As to Count IV, the claim of breach of fiduciary duty as to Trust C is a valid cause of action. Plaintiff alleges that the breach of duty as to her trust was accomplished in two ways; self-dealing, and, as adverse, seller of the assets of her trust. *1502 The Court finds that the allegations of Count IV are sufficient to raise an issue of breach of fiduciary duty as to Trust C, including the evidence of self-dealing and adverse interests as demonstrated by Walter Preston's alleged action in regard to all three (3) trusts.

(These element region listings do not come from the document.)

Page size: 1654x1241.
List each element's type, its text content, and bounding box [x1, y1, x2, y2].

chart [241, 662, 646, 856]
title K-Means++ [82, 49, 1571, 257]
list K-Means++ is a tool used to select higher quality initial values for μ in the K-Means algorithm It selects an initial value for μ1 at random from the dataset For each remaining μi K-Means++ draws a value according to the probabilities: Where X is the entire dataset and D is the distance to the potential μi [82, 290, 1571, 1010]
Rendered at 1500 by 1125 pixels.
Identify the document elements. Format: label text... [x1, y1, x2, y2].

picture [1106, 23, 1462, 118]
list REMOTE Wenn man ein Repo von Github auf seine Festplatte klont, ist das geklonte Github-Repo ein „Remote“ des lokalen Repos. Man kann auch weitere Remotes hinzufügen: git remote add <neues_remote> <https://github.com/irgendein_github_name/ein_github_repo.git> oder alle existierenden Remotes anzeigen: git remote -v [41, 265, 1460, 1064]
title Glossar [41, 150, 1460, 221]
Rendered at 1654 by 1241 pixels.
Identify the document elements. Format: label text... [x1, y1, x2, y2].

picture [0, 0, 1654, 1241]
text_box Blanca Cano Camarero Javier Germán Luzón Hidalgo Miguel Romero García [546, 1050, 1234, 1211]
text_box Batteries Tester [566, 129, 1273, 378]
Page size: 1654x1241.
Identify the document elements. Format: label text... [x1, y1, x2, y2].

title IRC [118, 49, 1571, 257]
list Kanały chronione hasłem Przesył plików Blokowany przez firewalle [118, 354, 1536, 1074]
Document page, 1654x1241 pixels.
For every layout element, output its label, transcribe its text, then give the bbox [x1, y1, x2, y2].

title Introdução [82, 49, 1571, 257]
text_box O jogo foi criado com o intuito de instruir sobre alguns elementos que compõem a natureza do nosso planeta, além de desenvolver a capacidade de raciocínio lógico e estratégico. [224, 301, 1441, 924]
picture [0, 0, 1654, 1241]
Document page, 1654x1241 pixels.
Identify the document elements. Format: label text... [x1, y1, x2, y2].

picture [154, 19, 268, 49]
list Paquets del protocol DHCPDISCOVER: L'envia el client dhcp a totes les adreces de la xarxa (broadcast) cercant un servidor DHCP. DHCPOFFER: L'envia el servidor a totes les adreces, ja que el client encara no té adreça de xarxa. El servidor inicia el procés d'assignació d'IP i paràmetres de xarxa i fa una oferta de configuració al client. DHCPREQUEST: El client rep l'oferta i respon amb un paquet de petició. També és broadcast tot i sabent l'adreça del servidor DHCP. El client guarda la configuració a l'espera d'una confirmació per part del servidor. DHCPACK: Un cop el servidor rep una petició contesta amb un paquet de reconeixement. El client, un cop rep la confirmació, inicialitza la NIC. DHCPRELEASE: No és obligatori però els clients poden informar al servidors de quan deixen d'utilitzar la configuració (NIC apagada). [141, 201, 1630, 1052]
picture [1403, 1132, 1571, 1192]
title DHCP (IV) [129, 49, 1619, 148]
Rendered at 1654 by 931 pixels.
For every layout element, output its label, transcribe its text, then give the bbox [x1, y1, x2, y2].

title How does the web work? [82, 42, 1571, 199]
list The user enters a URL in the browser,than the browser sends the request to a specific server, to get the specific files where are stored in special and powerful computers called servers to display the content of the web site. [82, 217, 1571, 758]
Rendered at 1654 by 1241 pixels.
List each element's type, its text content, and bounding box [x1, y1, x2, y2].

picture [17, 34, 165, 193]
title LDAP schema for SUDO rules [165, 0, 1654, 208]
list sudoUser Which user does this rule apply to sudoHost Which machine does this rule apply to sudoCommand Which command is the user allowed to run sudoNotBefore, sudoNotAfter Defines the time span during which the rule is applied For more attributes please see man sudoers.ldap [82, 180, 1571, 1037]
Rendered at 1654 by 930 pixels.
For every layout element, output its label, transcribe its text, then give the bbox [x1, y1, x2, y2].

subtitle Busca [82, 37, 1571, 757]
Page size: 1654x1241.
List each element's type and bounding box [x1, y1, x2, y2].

Count V seeks an accounting regarding the trusts. The propriety of an accounting is a determination for the finder of fact in those trusts to which Plaintiff Eleanore Everdell is a vested beneficiary and in any other trust in which the Court finds she should equitably be allowed an accounting.

In Count VI, Plaintiffs seek to enjoin division of Trust A. The Court agrees with the motion to dismiss that there is no basis for this count.

The final issue is whether or not the complaint states a cause of action in Count VII, as to removal of Walter Preston as trustee. The Court finds that Plaintiff Eleanore Everdell has standing to bring an action for removal of Walter Preston as co-trustee of Trust C and the propriety of such removal is factual in nature and not subject to a motion to dismiss.

ORDERED that the motion to dismiss the claims of the estate of Darling be denied; the motion to dismiss Count VI be granted; and the motion to dismiss the remaining counts brought by Eleanore D. Everdell, as they relate to Trust C, be denied.